• Requirement: Reproduce verbatim the passage in the rows below that begins with the line containing "deram conta que" and ends with the line containing "retorno ao trabalho sem riscos. Com as", including both of those lines.

(Beginning of Records to use)

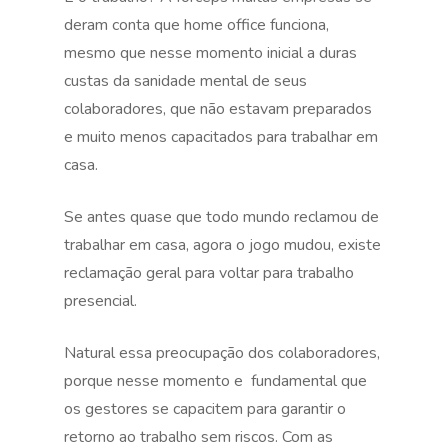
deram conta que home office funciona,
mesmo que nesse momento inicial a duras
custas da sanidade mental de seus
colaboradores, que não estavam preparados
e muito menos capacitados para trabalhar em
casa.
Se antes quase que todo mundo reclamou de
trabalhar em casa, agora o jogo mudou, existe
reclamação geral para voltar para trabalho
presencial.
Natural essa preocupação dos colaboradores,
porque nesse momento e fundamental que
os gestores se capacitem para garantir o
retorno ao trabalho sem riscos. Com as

(End of Records to use)
(Beginning of Records to use)

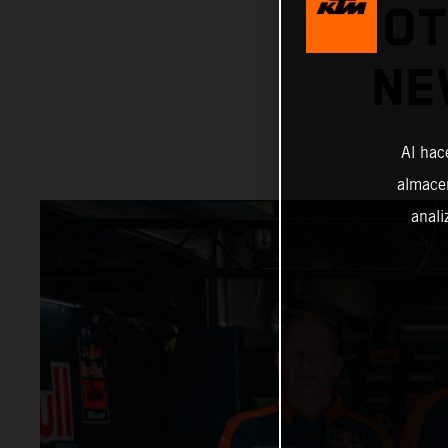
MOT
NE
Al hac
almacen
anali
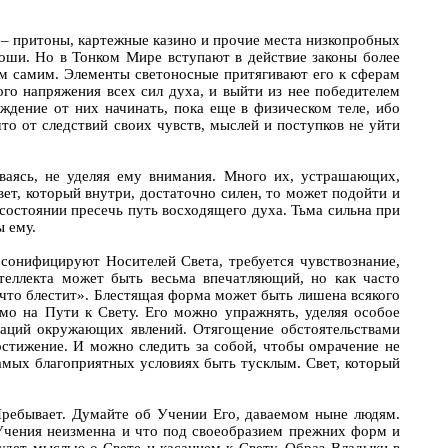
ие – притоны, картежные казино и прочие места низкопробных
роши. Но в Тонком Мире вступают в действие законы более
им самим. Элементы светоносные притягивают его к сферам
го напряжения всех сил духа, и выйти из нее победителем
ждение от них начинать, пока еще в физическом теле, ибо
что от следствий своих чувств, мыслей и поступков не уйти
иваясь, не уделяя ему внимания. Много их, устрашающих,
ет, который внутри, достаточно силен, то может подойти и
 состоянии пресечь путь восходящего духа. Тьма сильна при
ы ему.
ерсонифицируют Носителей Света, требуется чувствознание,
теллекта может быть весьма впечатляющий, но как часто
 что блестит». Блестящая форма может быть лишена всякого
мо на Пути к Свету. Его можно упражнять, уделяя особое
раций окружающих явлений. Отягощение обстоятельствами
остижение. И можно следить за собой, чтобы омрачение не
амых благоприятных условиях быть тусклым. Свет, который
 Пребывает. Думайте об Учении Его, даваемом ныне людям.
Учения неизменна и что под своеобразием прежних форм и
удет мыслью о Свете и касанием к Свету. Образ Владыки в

(End of Records to use)

• Task answer:
deram conta que home office funciona,
mesmo que nesse momento inicial a duras
custas da sanidade mental de seus
colaboradores, que não estavam preparados
e muito menos capacitados para trabalhar em
casa.
Se antes quase que todo mundo reclamou de
trabalhar em casa, agora o jogo mudou, existe
reclamação geral para voltar para trabalho
presencial.
Natural essa preocupação dos colaboradores,
porque nesse momento e fundamental que
os gestores se capacitem para garantir o
retorno ao trabalho sem riscos. Com as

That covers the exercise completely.